B. Scott, the transgender Internet personality, made a painful reference to a character from “The Color Purple” in his deposition for his lawsuit against BET network.
Essentially, the reference seems to compare the struggles that African-Americans faced during their fight for civil rights to the struggles that members of the LGBTQ community face in modern-day America.
It all stems from the lawsuit B. Scott filed against BET last summer after the network refused to let him work as a fashion correspondent on the BET Awards red carpet.
While the network did hire Scott for the job, he was forced to change attire after he showed up wearing makeup, a woman’s blouse and black heels.
Now he’s seeking $2.5 million from the network.
According to Scott, BET’s action was not just discrimination, but proof that he and a character from Alice Walker’s prize-winning novel, “The Color Purple,” have something in common.
“I feel like Sofia in ‘The Color Purple,’ “ he said in the deposition. “ ‘All my life I had to fight!’ Because of my experience with BET, it led me to the realization that I am transgender because of my gender identity and expression. It was specifically because of my gender and not my sexuality that made me a target.”
Sofia faced severe beatings and cruel punishments because she was a strong Black woman who was expected to live a submissive life – dominated by whites and by men. The character loses her dignity and strength throughout the story and is eventually forced to work in prison without getting paid.
Unfortunately, Scott’s comparison of his situation – forced to change clothes at an awards show – to Sofia’s story, is misguided.
While fans of the Internet celebrity are aware of his over-the-top analogies and exaggerated dialogue, comparisons between the Civil Rights Movement and the fight for gay civil rights have always been controversial.
Although it is true that members of the LGBTQ community often face discrimination, their struggle for equality is certainly not one that can remotely be compared to the danger Blacks faced before and during the early 1960s.
They have never faced lynching, high-powered water hoses or attacks by police dogs, just to name a few examples.
Not to mention the overwhelming support that generally exists for members of the LGBTQ community when they are targets of discrimination.
More often than not, there is backlash against those who discriminate against gay people, whereas white people who showed any support for African-Americans were sometimes punished.
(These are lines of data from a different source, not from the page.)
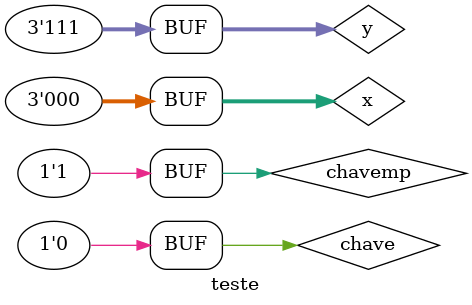
<source format=v>

module and3 (output [2:0]s, input [2:0] a, input [2:0] b );

and and1 (s[0], a[0], b[0]);
and and1 (s[1], a[1], b[1]);
and and1 (s[2], a[2], b[2]);

endmodule

//---------------------------------------------------------------------------

module or3 (output [2:0]s, input [2:0] a, input [2:0] b );

or and1 (s[0], a[0], b[0]);
or and1 (s[1], a[1], b[1]);
or and1 (s[2], a[2], b[2]);

endmodule
//--------------------------------------------------------------------------------------


module minusplus (output [2:0] s, input [2:0]a, input chave, input mp);

wire [2:0]s1, s3, s4, ch;
wire s2;
assign ch[0] = chave;
assign ch[1] = chave;
assign ch[2] = chave;

ex31 mais(s1, s2, a, 001, mp);

and and1 (vai, s2, chave);
and3 and2 (s3, s1, ch);
and3 and3 (s4, s1, ~ch);

or3 or1 (s, s3, s4);

 endmodule//

//--------------------------------------------------------------------

module inc (output [2:0]s,output vai, input [2:0]a, input chave); 

wire [2:0]s1, s3, s4, ch;
wire s2;
assign ch[0] = chave;
assign ch[1] = chave;
assign ch[2] = chave;

ex31 mais(s1, s2, a, 001, 0);

and and1 (vai, s2, chave);
and3 and2 (s3, s1, ch);
and3 and3 (s4, s1, ~ch);

or3 or1 (s, s3, s4);

 
endmodule // inc 

//--------------------------------------------------------------------------
module fullAdder (output s,output vai, input a, input b, input chave); 

wire s1,s2,s3;

and and1 (s1, a, b);
xor xor1 (s2, a, b);
and and2 (s3, chave, s2);
xor xor2 (s, s2, chave);
or or1 (vai, s3, s1); 
 
 
endmodule // fullAdder 

//-----------------------------------------------------------------

module zero (output s, input [2:0]a, input ove); 

wire s1,s2,s3,s4;


xnor xor1 (s1, a[0], 0);
xnor xor2 (s2, a[1], 0);
xnor xor3 (s3, a[2], 0);
xnor xor4 (s4, ove, 0);

and and1 (s, s1,s2,s3,s4);
   
endmodule // zero

//-------------------------------------------------------------------------------------
module ex31 (output [2:0] s, output ov, input [2:0] a, input [2:0] b, input chave);

wire w1, w2;
wire s1,s2,s3,s4,s5;

xor x1 (s1, b[0], chave);
xor x2 (s2, b[1], chave);
xor x3 (s3, b[2], chave);


fullAdder f1 (s[0], w1, a[0], s1, chave);
fullAdder f2 (s[1], w2, a[1], s2, w1);
fullAdder f3 (s[2], s5, a[2], s3, w2);

xor x4 (ov, s5, chave);

endmodule


module teste; 
// ------------------------- definir dados 
reg [2:0]x; 
reg [2:0]y; 
reg chave; 
reg chavemp;

wire [2:0] soma;
wire over;
wire over1;
wire [2:0]inc1;

minusplus teste (inc1, x, 1, chavemp);

ex31 modulo(soma, over, inc1, y, chave);
// ------------------------- parte principal 
initial begin 
$display("Exemplo0035 - Yousef - 441714"); 
$display("Test ALU's Exemplo 35");

$monitor("x = %3b -- y = %3b chave = %1b Resultado = %4b ",inc1,y,chave, soma);


#1x = 3'b000; y = 3'b000; chave = 0; chavemp =0;
#1x = 3'b000; y = 3'b001; chave = 0; chavemp =0;
#1x = 3'b000; y = 3'b010; chave = 0; chavemp =0;
#1x = 3'b000; y = 3'b011; chave = 0; chavemp =0;
#1x = 3'b000; y = 3'b100; chave = 0; chavemp =0;
#1x = 3'b000; y = 3'b101; chave = 0; chavemp =0;
#1x = 3'b000; y = 3'b110; chave = 0; chavemp =0;
#1x = 3'b000; y = 3'b111; chave = 0; chavemp =0;
//-----------------------------------
#1x = 3'b000; y = 3'b000; chave = 0; chavemp =1;
#1x = 3'b000; y = 3'b001; chave = 0; chavemp =1;
#1x = 3'b000; y = 3'b010; chave = 0; chavemp =1;
#1x = 3'b000; y = 3'b011; chave = 0; chavemp =1;
#1x = 3'b000; y = 3'b100; chave = 0; chavemp =1;
#1x = 3'b000; y = 3'b101; chave = 0; chavemp =1;
#1x = 3'b000; y = 3'b110; chave = 0; chavemp =1;
#1x = 3'b000; y = 3'b111; chave = 0; chavemp =1;
//----------------------------------------
end 
endmodule // test_fullAdder 
</source>
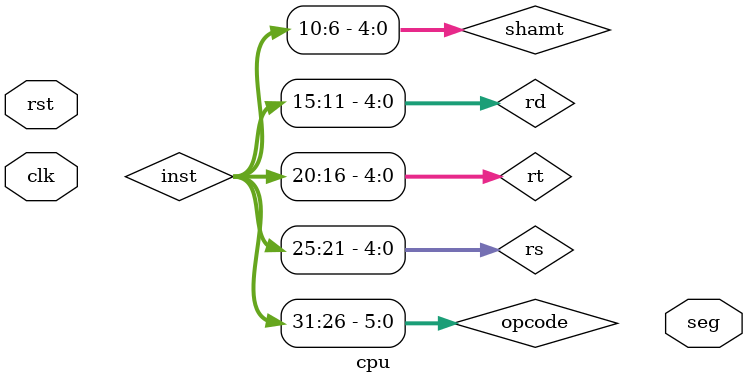
<source format=v>
module cpu (
    input rst, clk,
    output [6:0] seg
    );

    wire out_clk;
    // clock divider
    clk_dll ClockDivider(rst, clk, out_clk);
    // assign out_clk = clk

    wire [31:0] new_pc;
    wire [31:0] pc;
    pc PC(rst, out_clk, new_pc, pc);

    wire [31:0] pc4;
    assign pc4 = pc + 4;

    wire [31:0] inst;
    instruction_memory InstructionMemory(pc, inst);

    wire [31:0] jump_addr;
    assign jump_addr = (inst[25:0] << 2) + pc4[31:28];

    wire [5:0] opcode;
    wire [4:0] rs;
    wire [4:0] rt;
    wire [4:0] rd;
    wire [4:0] shamt;
    wire [5:0] funct;

    assign opcode = inst[31:26];
    assign rs = inst[25:21];
    assign rt = inst[20:16];
    assign rd = inst[15:11];
    assign shamt = inst[10:6];
    assign funct = inst[5:0];

    wire RegDst, Jump, Branch, MemRead, MemToReg, ALUOp, MemWrite, ALUSrc, RegWrite;
    control Control(opcode, RegDst, Jump, Branch, MemRead, MemToReg, ALUOp, MemWrite, ALUSrc, RegWrite);

    wire [4:0] write_reg;
    mux21 m1(rt, rd, RegDst, write_reg);

    wire [31:0] read1;
    wire [31:0] read2;
    wire [31:0] write_data;
    register r1(rst, out_clk, rs, rt, write_reg, write_data, RegWrite, read1, read2);

    wire [31:0] sign_extended;
    sign_ex se(inst[15:0], sign_extended);

    wire [31:0] ALUResult2;
    assign ALUResult2 = (sign_extended << 2) & pc4;

    wire [31:0] alu_source;
    mux21 m2(read2, sign_extended ,ALUSrc, alu_source);

    wire [2:0] alu_control;
    aludec ALUControl(funct, ALUOp, alu_control);

    wire zero;
    wire [31:0] ALUResult;
    alu_mips ALU(read1, alu_source, alu_control, ALUResult, zero);

    wire [31:0] new_pc_temp;
    mux21 m4(pc4, ALUResult2, zero & Branch, new_pc_temp);

    mux21 m5(new_pc_temp, jump_addr, Jump, new_pc);

    wire [31:0] read_data;
    memory mem(ALUResult, read2, MemWrite, MemRead, read_data);

    mux21 m3(ALUResult, read_data, MemToReg, write_data);
endmodule
</source>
Out.com has even featured a list of the 50 most powerful gay Americans – such a list of Blacks, during the civil rights era, could not have existed. Not only because there would have been widespread backlash, but because there wouldn’t have been a single powerful Black person’s name to put on the list.
There was a system in place, which has effects still present today, that ensured that even though Blacks were free they would most certainly never be powerful.
Every group’s civil rights are important.
The countless number of hate crimes against the LGBTQ community is a heartbreaking reality, however; the struggles of those who are fighting for the right to marry and those who were mercilessly beaten for drinking from the wrong water fountain are incomparable.